- Family portrait of the Dickenson family, with John is on the left (1896)

Ontario MPP
- In office 1898–1904
- Preceded by: Nicholas Awrey
- Succeeded by: Daniel Reed
- Constituency: Wentworth South

Personal details
- Born: August 3, 1847 Hayden Bridge-on-Tyne, Northumberland, England
- Died: January 3, 1932 (aged 84) Hamilton, Ontario, Canada
- Political party: Liberal
- Spouse: Angela Young (m. 1871)
- Occupation: Contractor

= John Dickenson (Canadian politician) =

Canadian politician

John Urwin Dickenson (August 3, 1847 - January 3, 1932) was a Hamilton, Ontario contractor and political figure. He represented Wentworth South in the Legislative Assembly of Ontario from 1896 to 1904 as a Liberal member.

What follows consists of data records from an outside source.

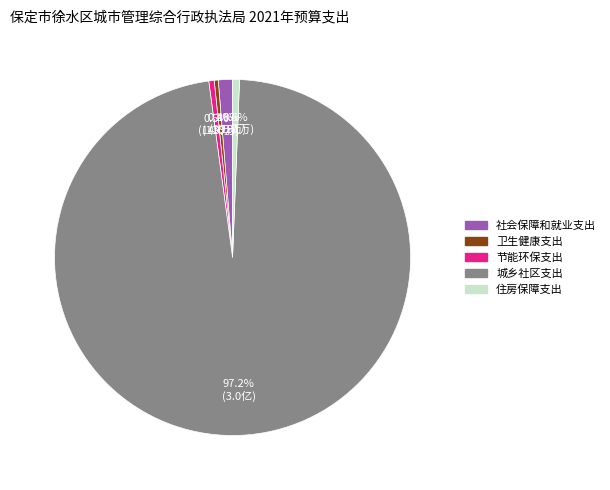

Which category has the biggest portion of the pie?

城乡社区支出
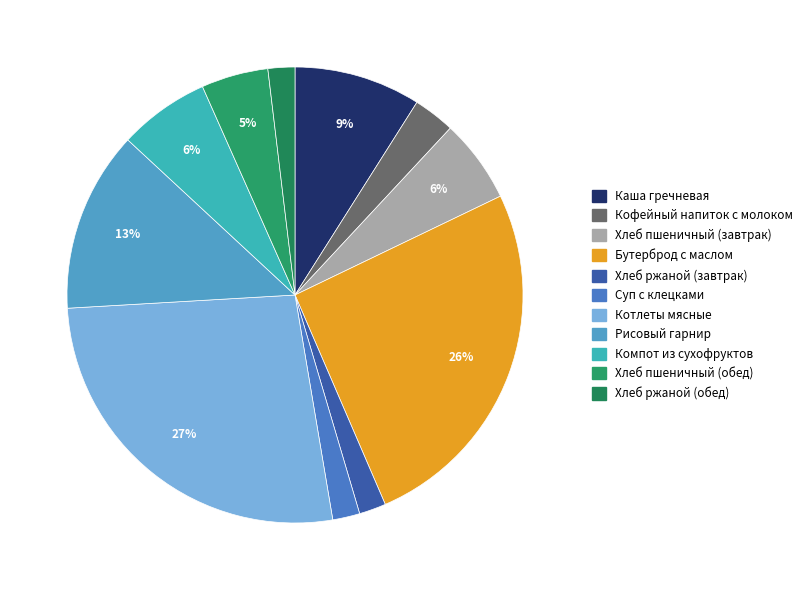

To the nearest percent, what is the average slice percentage?

9%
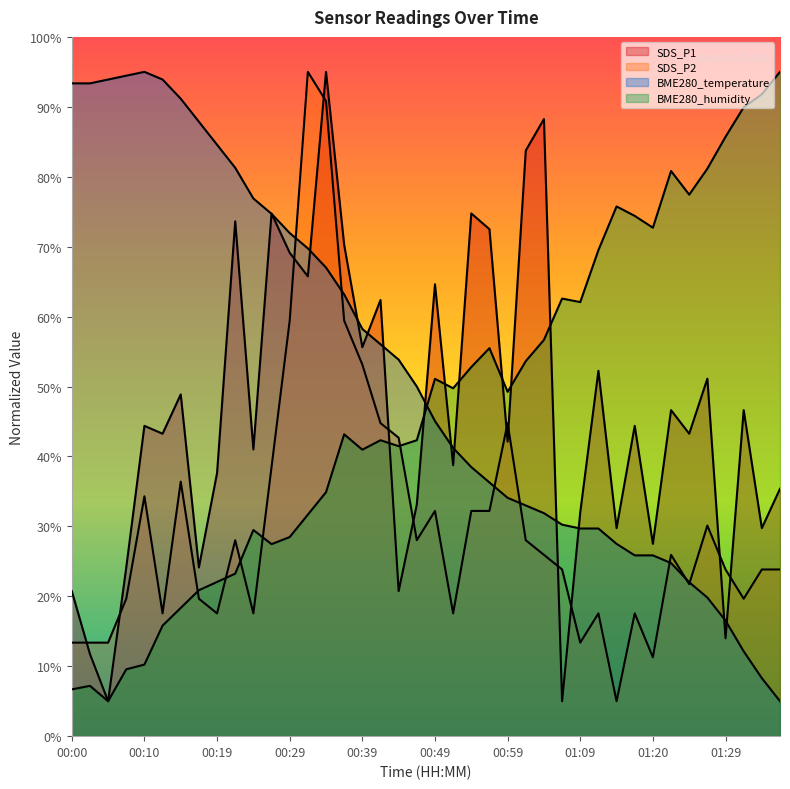

What is the minimum value for SDS_P2?

5.0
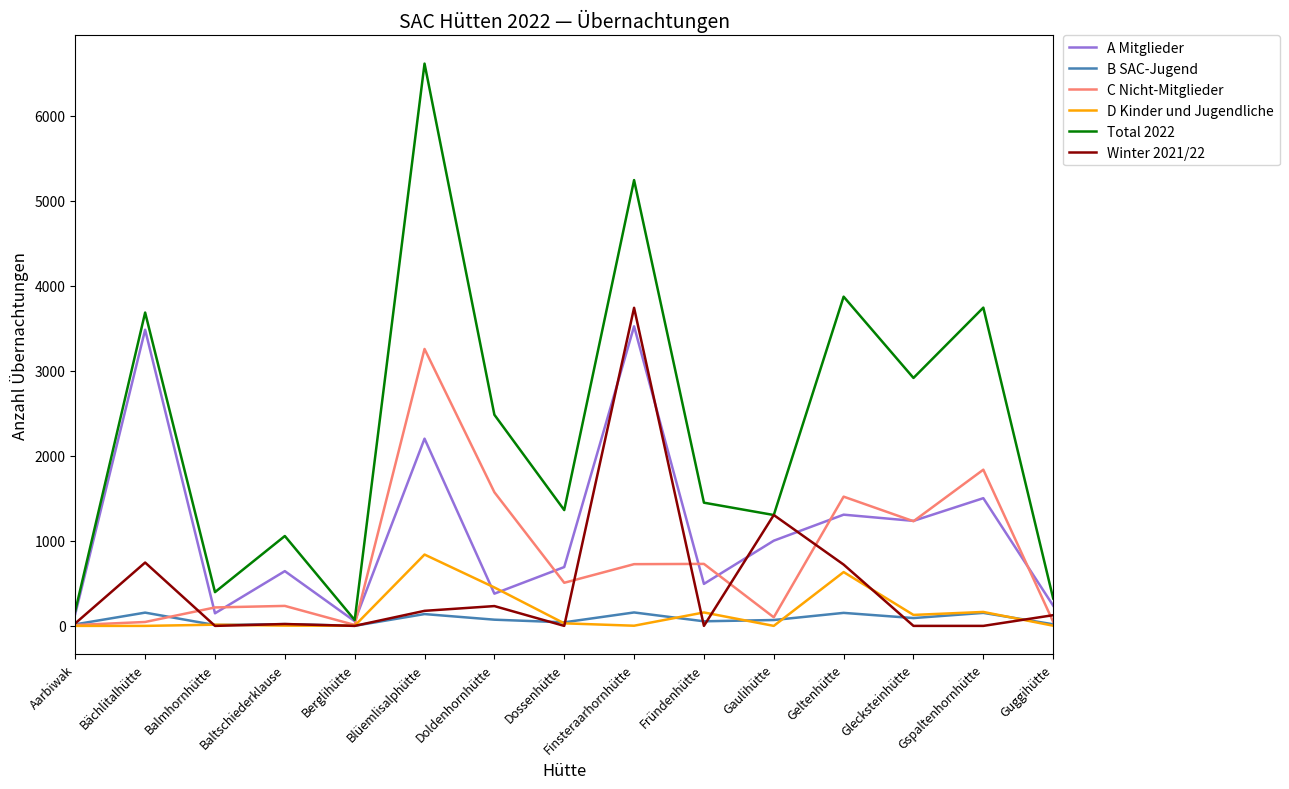

What is the total value across all series at Dossenhütte?

2633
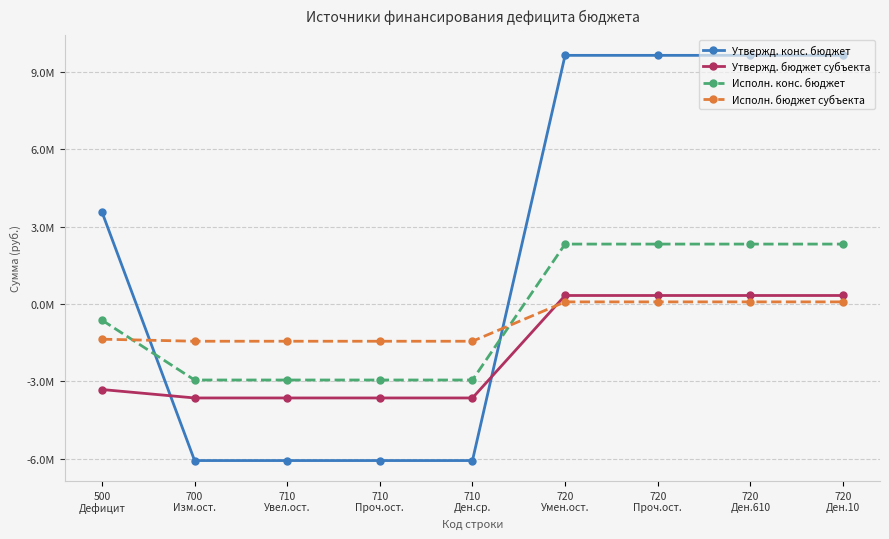

What is the difference between the maximum and minimum values in the Утвержд. конс. бюджет series?

15718371.3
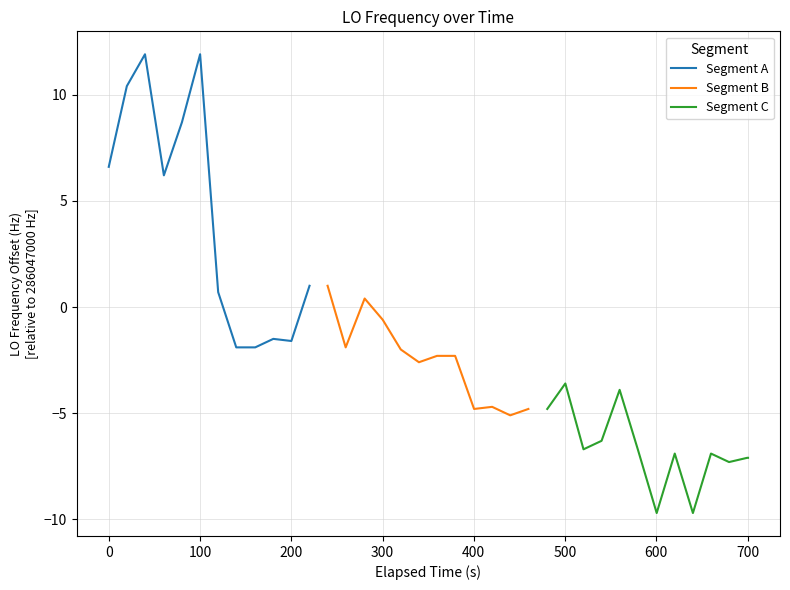

What is the highest value of the Segment C series?

-3.6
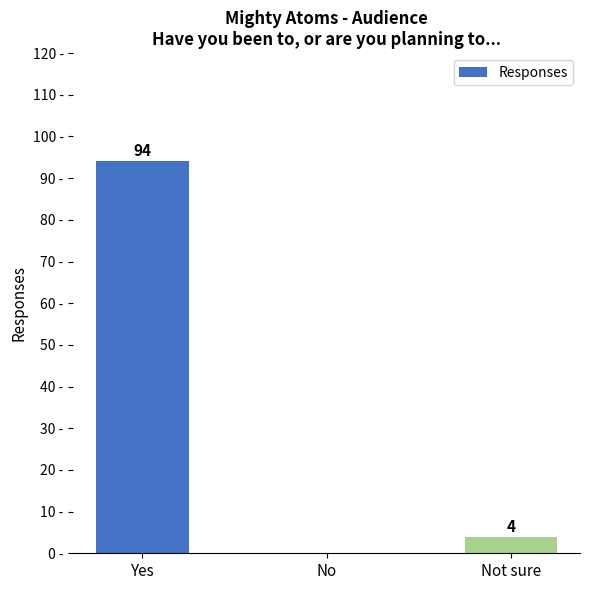

Between Not sure and No, which is larger?

Not sure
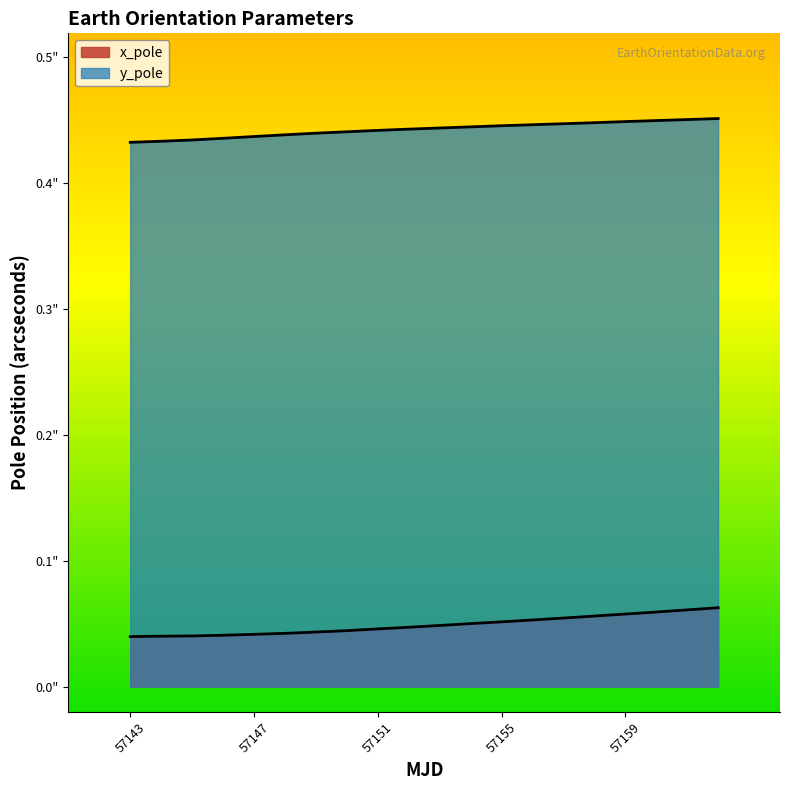

What is the label of the 1st point from the left?

57143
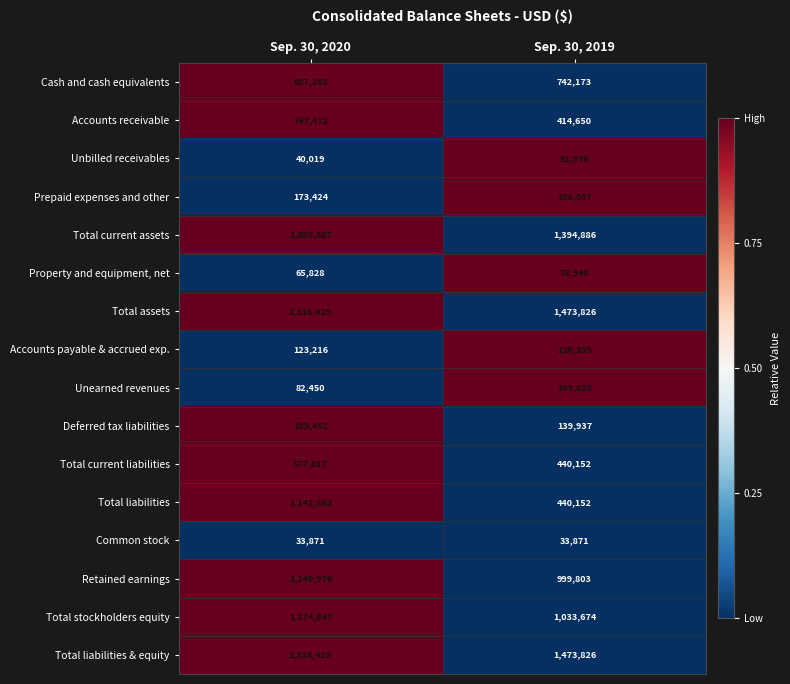

At which category does the chart reach its peak across all series?

Sep. 30, 2020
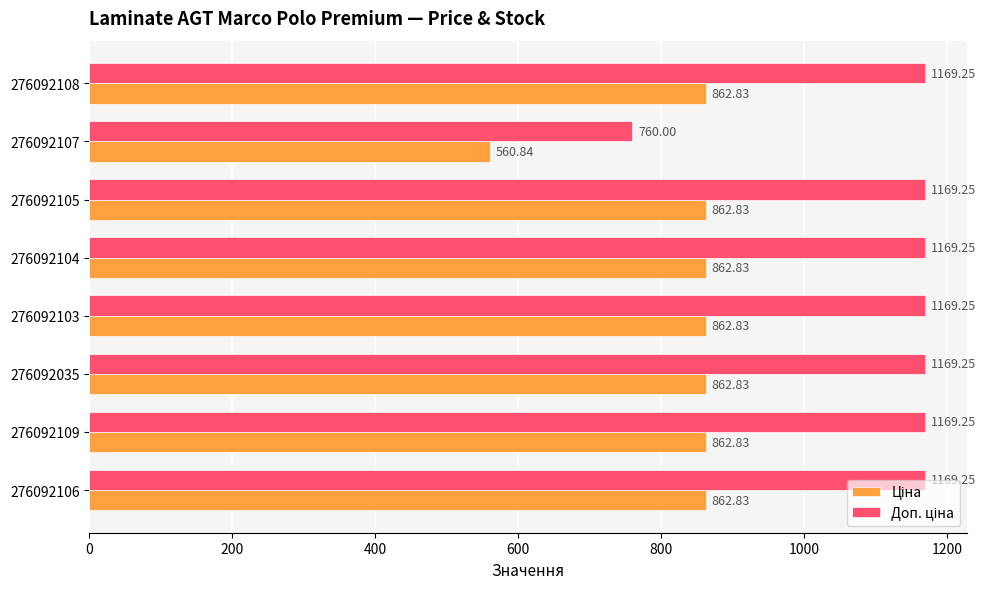

What is the total value across all series at 276092109?

2032.1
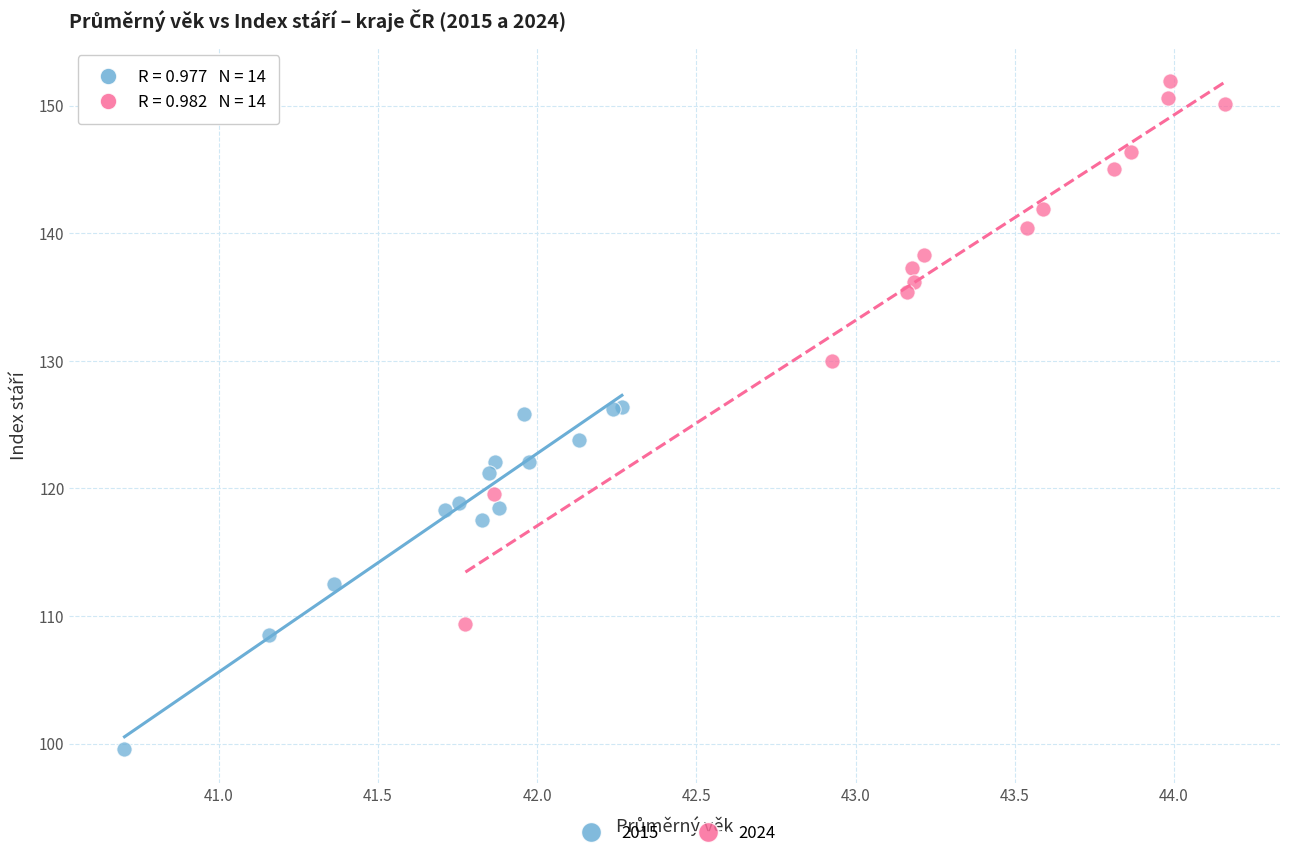

Which series contains the highest Y value?

2024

Dickenson was born at Hayden Bridge-on-Tyne, Northumberland, England, the son of Edward Dickenson. He went to Glanford Township, Canada West with his family in 1855, and learned the trades of bricklaying and masonry from his father. In 1871, he married Angela Young. He was president of the Kramer Irwin Paving Company. He was also involved in the construction of a number of buildings throughout the province. Dickenson was a member of the township council for Glanford, serving as reeve in 1887, and was warden for Wentworth County in 1891. He was secretary-treasurer for the South Wentworth Agricultural Society and served ten years as superintendent of the Great Central Fair in Hamilton. He was elected to the provincial assembly in an 1896 by-election held after Nicholas Awrey resigned his seat. He was also one of the five Johns of the Dominion Power and Transmission Company John Morison Gibson was another. They owned the Hamilton Street Rail-way; they later sold out to hydro about 1930. John Dickenson, his brother Edward and his father, Edward Senior, built all the schools in Glanford, except No. 5, also the schools in Binbrook, Ancaster, Seneca, Oneida and West Flamborough. His Brickyard was in Glanford at the north east corner of Twenty and No. 6 Highway. John was also on the board of directors of the Bank of Hamilton.